Apanhei Mica ao cair e desferi um golpe com minha espada. O Fogo da Alma arquejou em direção à Assombração restante, O Fogo da Alma arquejou em direção à Assombração restante, mas ela bloqueou com tentáculos sombrios, depois contra-atacou. Sombras rivais se ergueram ao meu redor como um escudo, bloqueando o golpe e apoiando meus próprios orbitais.
A cabeça da Assombração girou, fixando-se numa figura esguia com cabelo branco curto e olhos amarelos felinos, que se aproximava lentamente para me apoiar. A Rosa Negra de Etril. Mawar!
A figura élfica de vento ametista ao meu lado jogou o corpo morto da Assombração na cratera. A que restava, com feições ainda escondidas nas sombras, recuou, mergulhou na escuridão e fugiu, voando.
Olhei para Mica, apertada contra mim. Algo estava errado. Sua assinatura de mana pulsava de forma anormal, contorcendo-se como uma fera enjaulada. Seus olhos, porém, estavam fixos no rosto da figura de ametista.
Uma mão desenhada em linhas de vento púrpura acariciou a bochecha de Mica. Um sorriso maroto cruzou os lábios brilhantes, e então… a figura desapareceu.
Com a fuga da Assombração, Mawar se afastou de nós, sem dizer nada, simplesmente indo em direção ao próximo objetivo. O campo de batalha parecia estranhamente silencioso.
Olhei para cima, e meu coração afundou.
Seris estava caindo.
Uma rajada de vento me desequilibrou e eu caí em uma posição agachada para me proteger, segurando Mica. Uma criatura verdadeiramente colossal — com corpo de ave, penas vermelhas, douradas e amarelas, pescoço longo e gracioso e olhos de cores diferentes — disparou para fora da cratera.
Voou com velocidade inacreditável, agarrando Seris no ar, a poucos metros do chão rochoso, depois mudou de direção e perseguiu a Assombração em fuga.

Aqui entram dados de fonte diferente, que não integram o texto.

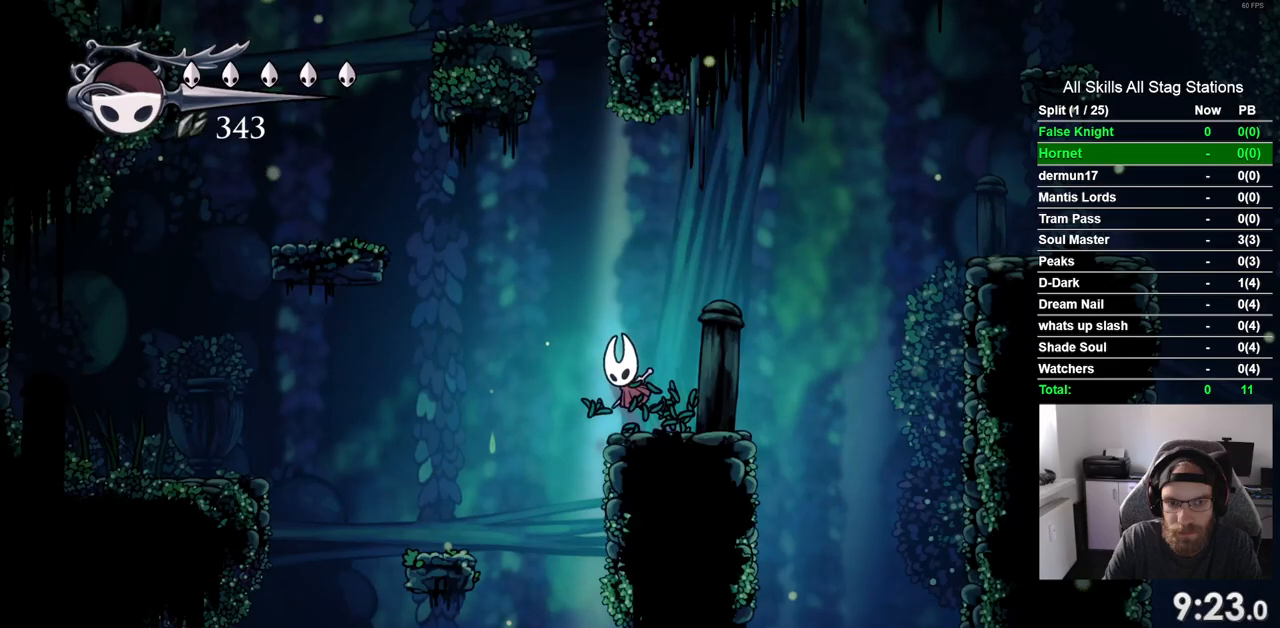
{"buttons": ["CROSS", "DPAD_LEFT"], "left_stick": "center", "right_stick": "center", "events": []}
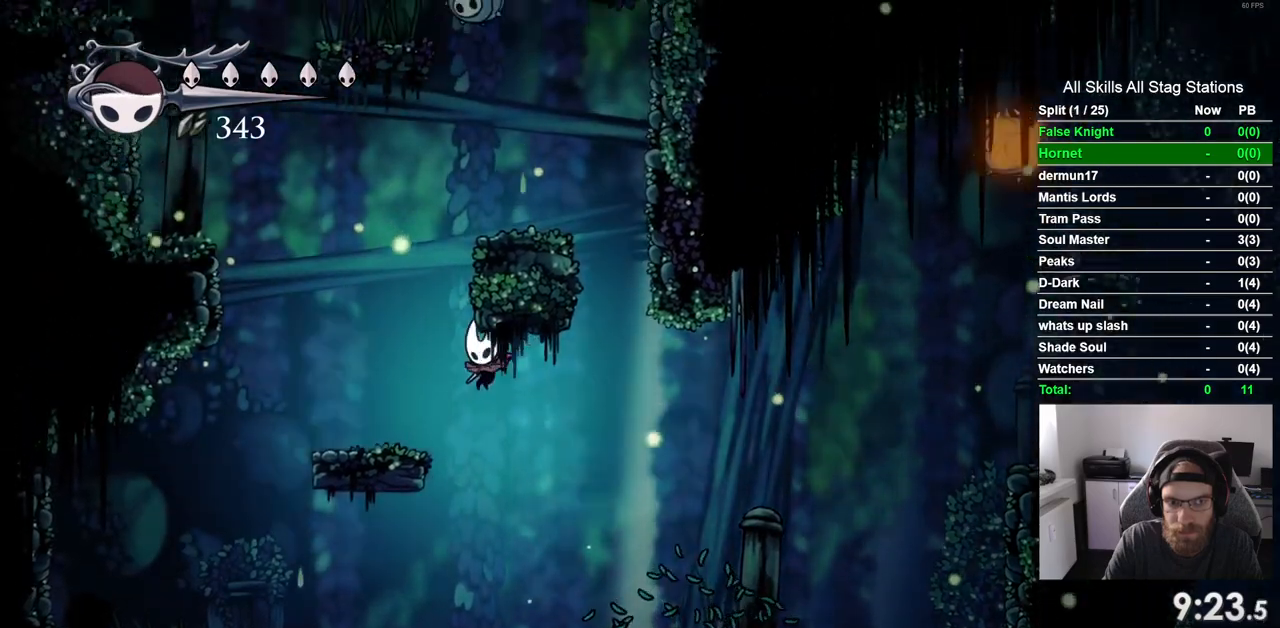
{"buttons": [], "left_stick": "center", "right_stick": "center", "events": [[217, "CROSS", "up"], [283, "DPAD_LEFT", "up"]]}
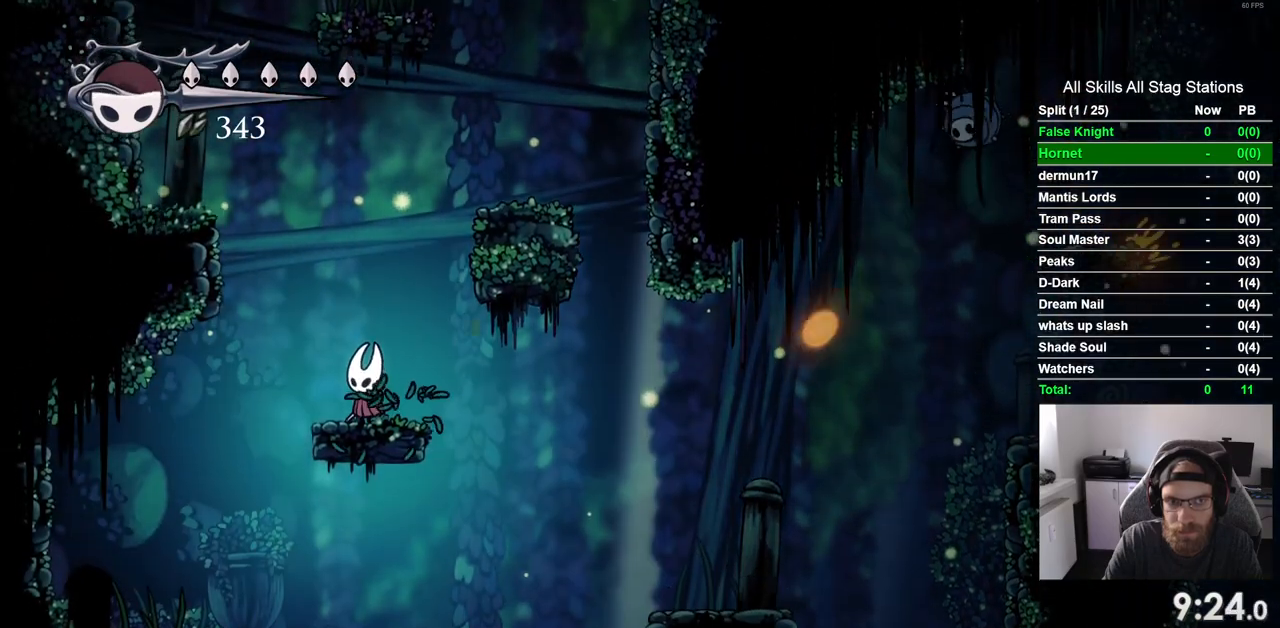
{"buttons": ["DPAD_RIGHT"], "left_stick": "center", "right_stick": "center", "events": [[83, "DPAD_RIGHT", "down"], [100, "CROSS", "down"], [483, "CROSS", "up"]]}
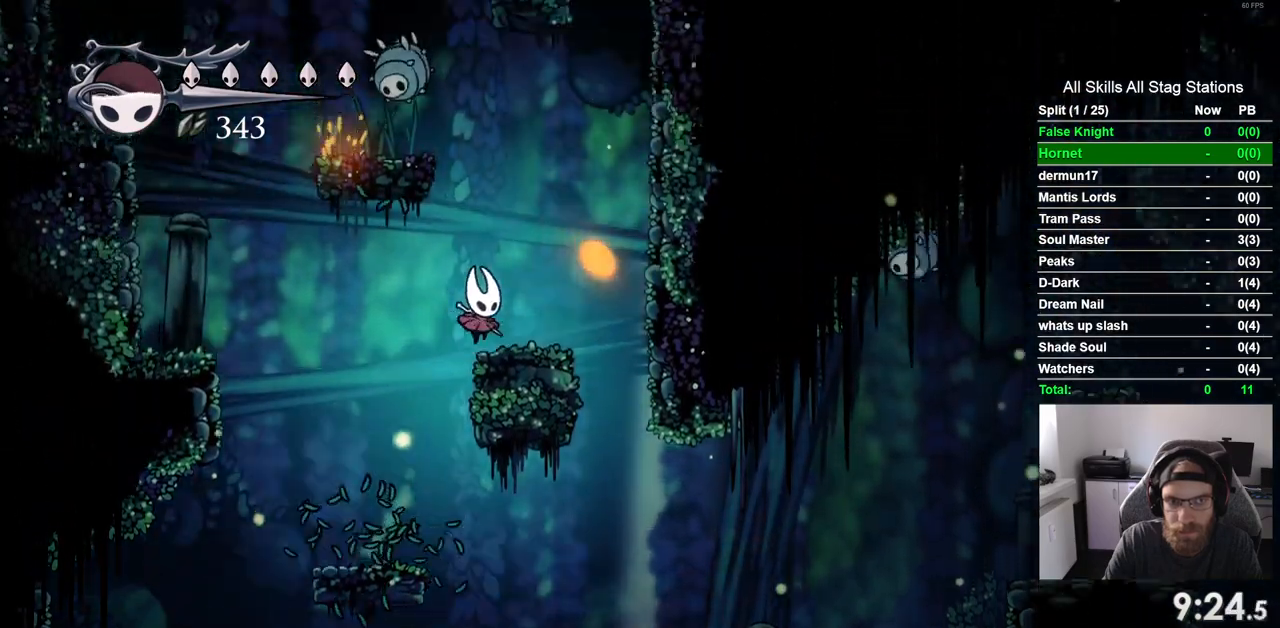
{"buttons": ["CROSS", "DPAD_UP", "DPAD_LEFT"], "left_stick": "center", "right_stick": "center", "events": [[50, "DPAD_RIGHT", "up"], [217, "CROSS", "down"], [367, "DPAD_LEFT", "down"], [483, "DPAD_UP", "down"]]}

Apesar do tamanho, movia-se com agilidade impressionante. Tentáculos escuros chicoteavam ao redor, tentando alcançar as asas e o bico, mas com um grito agudo, o fogo fênix engoliu as sombras. Quando o fogo se dissipou, a Assombração havia sumido.
Sentei-me, colocando Mica de costas com cuidado, olhando para ela com incerteza.
— O núcleo… de Mica… está se quebrando — murmurou ela, com sua voz infantil. Suas sobrancelhas se franziram levemente. — Aya… eu vi a Aya… — Ela fez uma careta e fechou os olhos, a dor contraindo cada músculo do corpo por alguns segundos longos, antes de escorregar para a inconsciência.
Uma figura que reconheci como a foice Melzri Vritra voou em direção a um lugar onde parecia que a luta distante já havia parado. Houve um estrondo e o colapso de pedras; o brilho do segundo portal das Relictombs se apagou. Ao longe, consegui distinguir um punhado de grandes figuras se movendo pela parede de escombros bloqueando nosso caminho de volta: exoformas. Algumas tinham sobrevivido.
O colossal fênix circulou a cratera antes de pousar a uma distância segura, para não me jogar no chão com o bater de suas asas. Abaixou Seris cuidadosamente, colocando-a de pé. Ela cambaleou, mas Chul — agora em sua forma humanoide — a envolveu com o braço. Achei que viriam até nós, mas em vez disso, ele guiou Seris até um vulto no chão que não consegui identificar.
Segui-os com os olhos, enquanto o choque e a exaustão da batalha me dominavam. Balancei a cabeça, sentindo-me fraca e enjoada.
Vencemos a batalha… mas ainda não a guerra.
Meu olhar foi atraído para a fortaleza de Taegrin Caelum, pairando sobre nós como uma lápide. Não conseguia sentir Arthur, nem nenhum dos outros, e em vez do alívio da vitória, senti a apreensão se retorcendo dentro de mim.